Below are some records; copy each line in them that contains "more".

(Saved data entries)
BEGIN

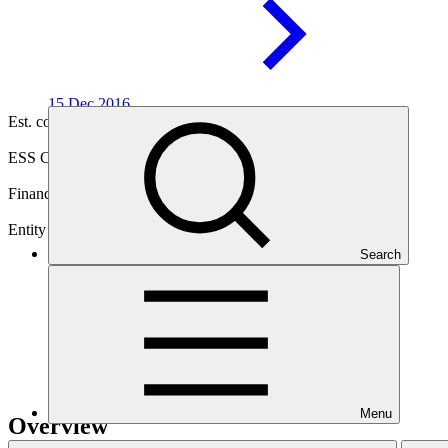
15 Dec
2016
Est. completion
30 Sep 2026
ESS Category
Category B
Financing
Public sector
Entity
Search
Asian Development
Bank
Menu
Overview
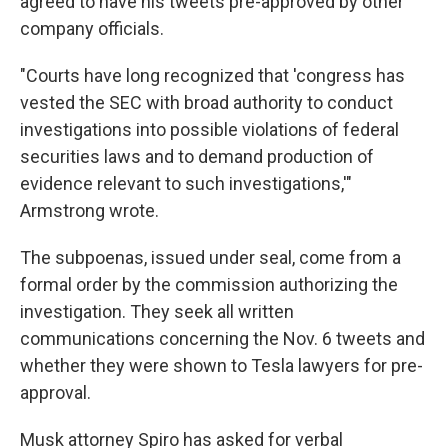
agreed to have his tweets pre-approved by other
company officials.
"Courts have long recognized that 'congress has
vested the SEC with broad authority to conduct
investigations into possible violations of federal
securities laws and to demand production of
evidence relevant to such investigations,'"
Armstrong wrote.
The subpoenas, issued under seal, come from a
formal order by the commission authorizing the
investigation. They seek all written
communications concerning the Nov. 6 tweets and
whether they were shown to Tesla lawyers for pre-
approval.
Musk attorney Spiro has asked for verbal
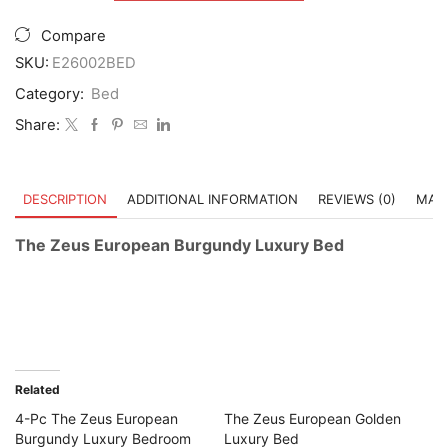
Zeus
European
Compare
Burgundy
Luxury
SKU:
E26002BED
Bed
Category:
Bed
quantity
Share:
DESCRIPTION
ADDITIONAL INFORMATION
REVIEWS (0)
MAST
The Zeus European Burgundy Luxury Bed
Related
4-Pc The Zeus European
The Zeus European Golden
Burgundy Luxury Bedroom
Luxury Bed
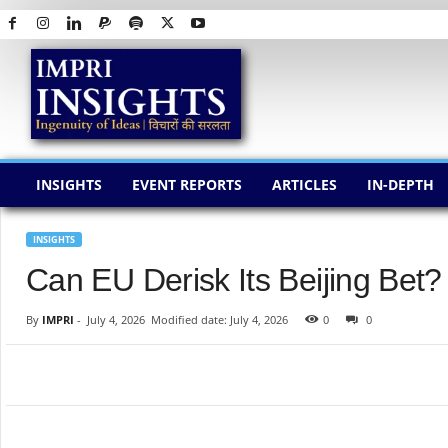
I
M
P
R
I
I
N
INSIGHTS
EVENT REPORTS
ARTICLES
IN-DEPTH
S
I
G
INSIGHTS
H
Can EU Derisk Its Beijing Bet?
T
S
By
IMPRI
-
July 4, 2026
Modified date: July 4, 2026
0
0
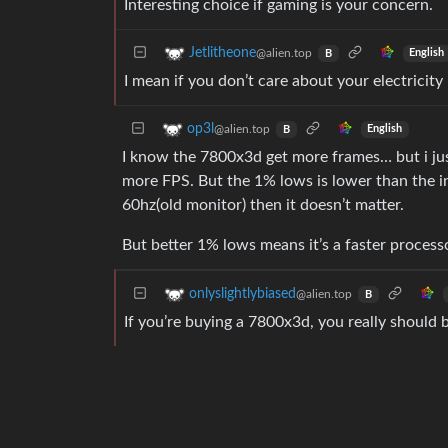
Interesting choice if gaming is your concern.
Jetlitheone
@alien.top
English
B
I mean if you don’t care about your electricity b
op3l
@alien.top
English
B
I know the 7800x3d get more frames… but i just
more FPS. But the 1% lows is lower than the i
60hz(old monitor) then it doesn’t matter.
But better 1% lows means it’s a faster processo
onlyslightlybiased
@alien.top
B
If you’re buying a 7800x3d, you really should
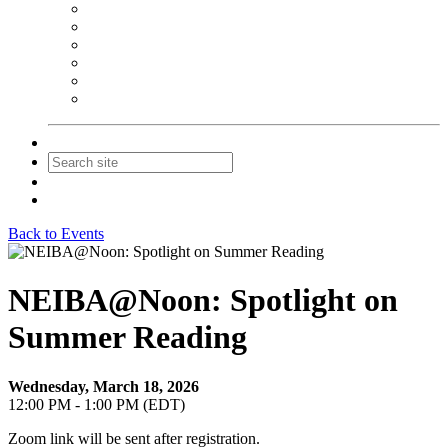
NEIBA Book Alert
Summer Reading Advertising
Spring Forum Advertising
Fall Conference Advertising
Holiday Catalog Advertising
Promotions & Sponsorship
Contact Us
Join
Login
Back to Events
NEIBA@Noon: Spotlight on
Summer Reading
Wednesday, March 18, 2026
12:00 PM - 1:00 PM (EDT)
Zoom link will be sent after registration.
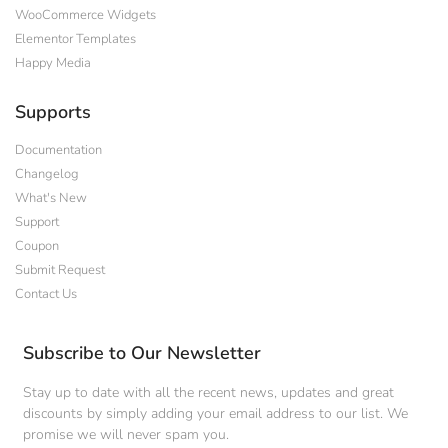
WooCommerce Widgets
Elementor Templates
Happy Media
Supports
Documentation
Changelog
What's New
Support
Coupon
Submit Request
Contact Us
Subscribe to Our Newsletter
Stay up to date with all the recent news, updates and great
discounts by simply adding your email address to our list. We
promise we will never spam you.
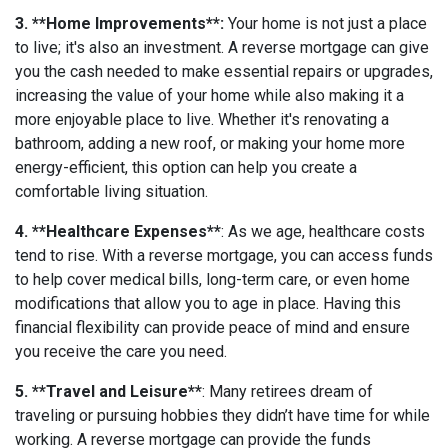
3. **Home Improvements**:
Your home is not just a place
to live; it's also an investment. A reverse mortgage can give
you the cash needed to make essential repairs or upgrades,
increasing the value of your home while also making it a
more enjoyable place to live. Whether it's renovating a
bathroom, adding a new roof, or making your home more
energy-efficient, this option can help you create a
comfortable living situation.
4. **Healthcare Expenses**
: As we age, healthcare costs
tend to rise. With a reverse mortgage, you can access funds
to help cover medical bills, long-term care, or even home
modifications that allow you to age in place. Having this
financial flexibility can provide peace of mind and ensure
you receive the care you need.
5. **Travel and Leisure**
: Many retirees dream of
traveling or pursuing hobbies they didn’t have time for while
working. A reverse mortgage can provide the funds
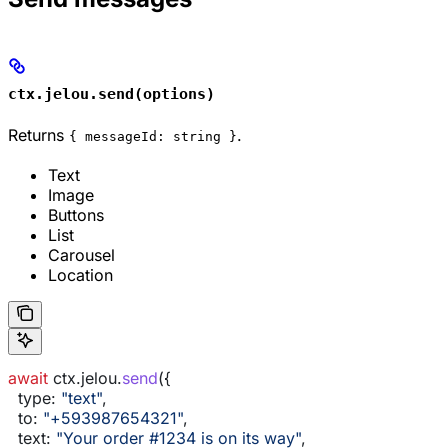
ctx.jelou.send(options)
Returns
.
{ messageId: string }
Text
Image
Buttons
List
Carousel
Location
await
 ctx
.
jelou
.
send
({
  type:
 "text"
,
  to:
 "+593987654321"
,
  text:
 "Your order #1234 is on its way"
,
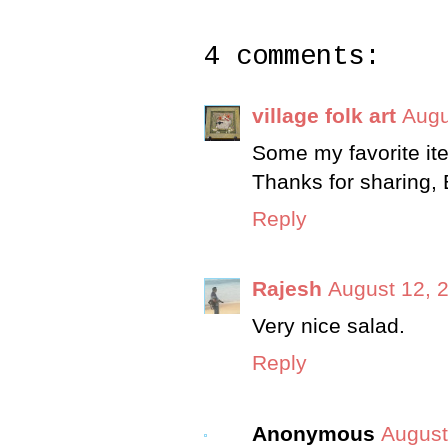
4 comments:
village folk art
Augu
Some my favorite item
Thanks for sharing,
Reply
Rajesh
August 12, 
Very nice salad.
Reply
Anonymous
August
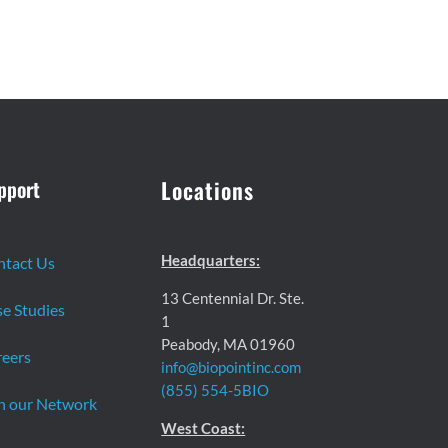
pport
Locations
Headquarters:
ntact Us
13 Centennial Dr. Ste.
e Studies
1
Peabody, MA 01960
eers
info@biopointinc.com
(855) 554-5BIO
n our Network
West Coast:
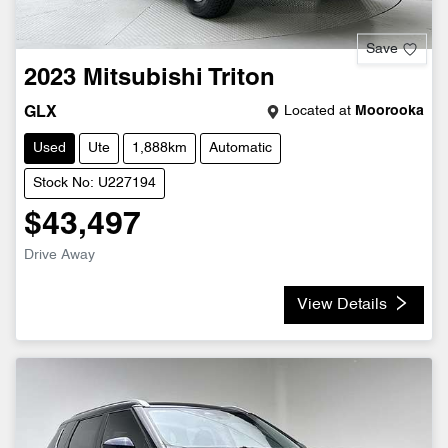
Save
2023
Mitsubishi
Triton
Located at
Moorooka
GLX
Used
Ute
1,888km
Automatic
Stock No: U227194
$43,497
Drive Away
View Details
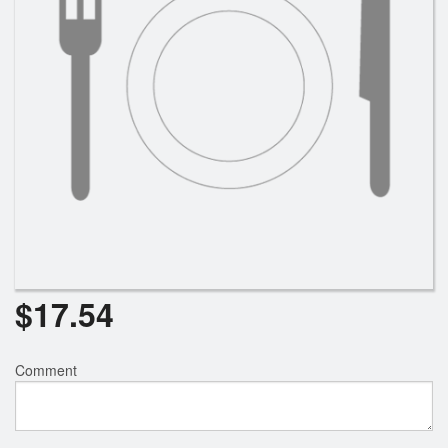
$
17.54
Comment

END
BEGIN

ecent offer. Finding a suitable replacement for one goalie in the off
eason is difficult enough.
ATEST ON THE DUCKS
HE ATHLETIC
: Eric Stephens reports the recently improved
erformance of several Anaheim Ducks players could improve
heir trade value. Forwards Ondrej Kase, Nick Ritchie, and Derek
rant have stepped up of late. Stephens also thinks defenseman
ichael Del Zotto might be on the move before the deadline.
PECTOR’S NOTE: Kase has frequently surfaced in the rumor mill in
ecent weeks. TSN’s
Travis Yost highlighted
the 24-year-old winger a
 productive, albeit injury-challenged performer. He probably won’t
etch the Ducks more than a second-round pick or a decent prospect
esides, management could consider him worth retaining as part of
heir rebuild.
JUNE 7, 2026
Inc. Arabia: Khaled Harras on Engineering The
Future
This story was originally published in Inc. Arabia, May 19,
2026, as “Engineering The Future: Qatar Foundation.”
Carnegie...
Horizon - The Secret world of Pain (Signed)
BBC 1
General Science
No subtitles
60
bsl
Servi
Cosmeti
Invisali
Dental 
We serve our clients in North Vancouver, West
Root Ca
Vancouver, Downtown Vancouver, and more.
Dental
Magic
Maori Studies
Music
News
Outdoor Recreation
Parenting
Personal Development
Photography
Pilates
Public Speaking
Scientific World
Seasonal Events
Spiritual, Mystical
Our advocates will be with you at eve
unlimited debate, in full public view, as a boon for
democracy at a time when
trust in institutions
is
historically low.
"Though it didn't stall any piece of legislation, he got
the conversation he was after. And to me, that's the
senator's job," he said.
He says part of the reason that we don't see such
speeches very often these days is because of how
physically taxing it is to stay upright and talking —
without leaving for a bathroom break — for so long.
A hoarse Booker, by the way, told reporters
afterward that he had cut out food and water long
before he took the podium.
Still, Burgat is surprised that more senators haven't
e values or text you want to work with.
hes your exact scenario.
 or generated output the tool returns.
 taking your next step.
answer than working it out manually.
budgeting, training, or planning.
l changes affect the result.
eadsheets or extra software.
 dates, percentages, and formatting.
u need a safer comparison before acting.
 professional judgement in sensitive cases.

END

■ **OUTPUT FOR THIS EXERCISE**
I know the 7800x3d get more frames… but i just
more FPS. But the 1% lows is lower than the i
more enjoyable place to live. Whether it's renovating a
bathroom, adding a new roof, or making your home more
etch the Ducks more than a second-round pick or a decent prospect
Vancouver, Downtown Vancouver, and more.
Still, Burgat is surprised that more senators haven't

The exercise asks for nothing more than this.